Cumulative Link Mixed Model fitted with the adaptive Gauss-Hermite                                                                                                             
quadrature approximation with 10 quadrature points                                                                                                                             
                                                                                                                                                                               
                                                                                                                                             
                                                                                                                                                                               
Coefficients:                                                                                                                                                                  
              Estimate Std. Error z value Pr(>|z|)                                                                                                                             
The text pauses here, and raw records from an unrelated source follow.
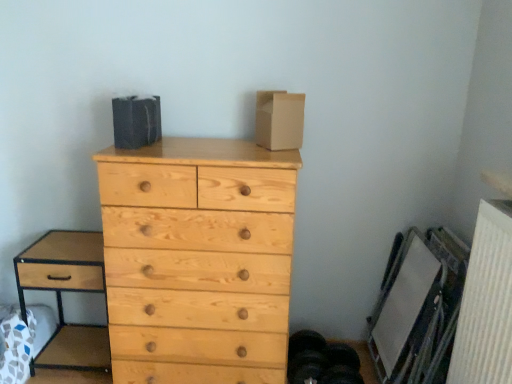
Question: Does natural wood chest of drawers at center have a lesser width compared to brown wood nightstand at left?

Choices:
 (A) yes
 (B) no

Answer: (B)

Question: From the image's perspective, is natural wood chest of drawers at center located beneath brown wood nightstand at left?

Choices:
 (A) no
 (B) yes

Answer: (A)

Question: Does natural wood chest of drawers at center have a lesser height compared to brown wood nightstand at left?

Choices:
 (A) yes
 (B) no

Answer: (B)

Question: Considering the relative sizes of natural wood chest of drawers at center and brown wood nightstand at left in the image provided, is natural wood chest of drawers at center taller than brown wood nightstand at left?

Choices:
 (A) yes
 (B) no

Answer: (A)

Question: Is natural wood chest of drawers at center to the left of brown wood nightstand at left from the viewer's perspective?

Choices:
 (A) no
 (B) yes

Answer: (A)

Question: Considering the relative positions of brown wood nightstand at left and brown cardboard box at upper center in the image provided, is brown wood nightstand at left to the left or to the right of brown cardboard box at upper center?

Choices:
 (A) left
 (B) right

Answer: (A)

Question: Relative to brown cardboard box at upper center, is brown wood nightstand at left in front or behind?

Choices:
 (A) front
 (B) behind

Answer: (B)

Question: In terms of width, does brown wood nightstand at left look wider or thinner when compared to brown cardboard box at upper center?

Choices:
 (A) thin
 (B) wide

Answer: (B)

Question: Considering the positions of brown wood nightstand at left and brown cardboard box at upper center in the image, is brown wood nightstand at left bigger or smaller than brown cardboard box at upper center?

Choices:
 (A) big
 (B) small

Answer: (A)

Question: Visually, is natural wood chest of drawers at center positioned to the left or to the right of brown wood nightstand at left?

Choices:
 (A) right
 (B) left

Answer: (A)

Question: Does point (271, 266) appear closer or farther from the camera than point (46, 281)?

Choices:
 (A) farther
 (B) closer

Answer: (B)

Question: From their relative heights in the image, would you say natural wood chest of drawers at center is taller or shorter than brown wood nightstand at left?

Choices:
 (A) tall
 (B) short

Answer: (A)

Question: Is natural wood chest of drawers at center in front of or behind brown wood nightstand at left in the image?

Choices:
 (A) front
 (B) behind

Answer: (A)

Question: Is white textured radiator at lower right in front of or behind brown wood nightstand at left in the image?

Choices:
 (A) front
 (B) behind

Answer: (A)

Question: Is white textured radiator at lower right wider or thinner than brown wood nightstand at left?

Choices:
 (A) thin
 (B) wide

Answer: (A)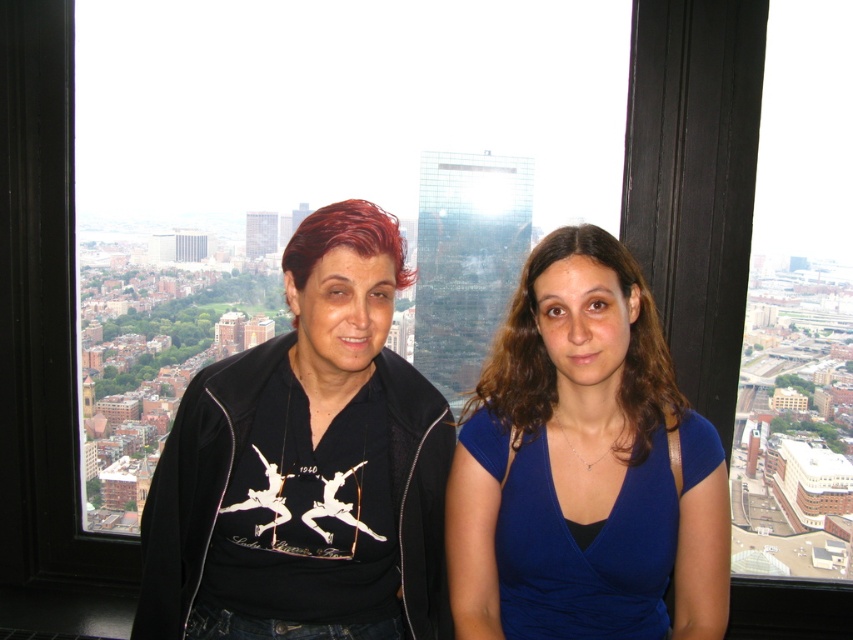
Who is shorter, black matte shirt at center or blue velvet dress at center?

With less height is black matte shirt at center.

Does black matte shirt at center appear under blue velvet dress at center?

Correct, black matte shirt at center is located below blue velvet dress at center.

Locate an element on the screen. black matte shirt at center is located at coordinates (584, 467).

You are a GUI agent. You are given a task and a screenshot of the screen. Output one action in this format:
    pyautogui.click(x=<x>, y=<y>)
    Task: Click on the black matte shirt at center
    
    Given the screenshot: What is the action you would take?
    pyautogui.click(x=584, y=467)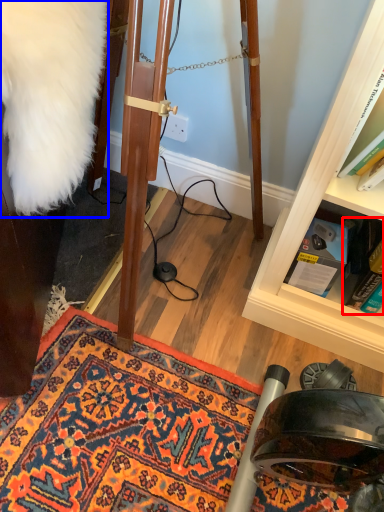
Question: Which point is further to the camera, book (highlighted by a red box) or fur coat (highlighted by a blue box)?

Choices:
 (A) book
 (B) fur coat

Answer: (A)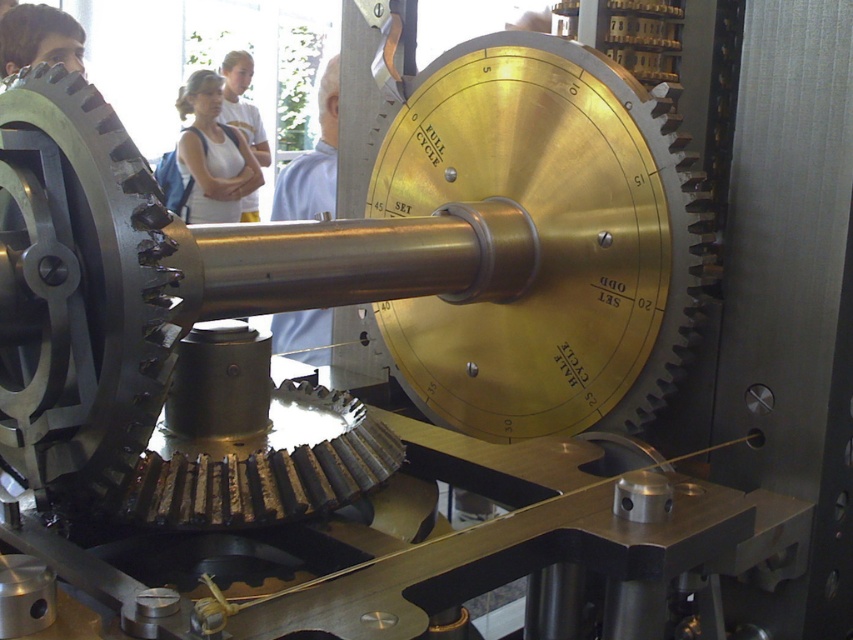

group_factor2  -0.5357     0.6725  -0.797    0.426                                                                                                                             
group_factor3  -1.0413     0.6365  -1.636    0.102                                                                                                                             
group_factor4  -0.5341     0.6234  -0.857    0.392

PaulGS · November 9, 2023, 9:43am

hmm, so clmm does still work ok if you specify the appropriate numerical integration approach then. I guess the trap is that running the model out of the box would lead you to the wrong conclusions.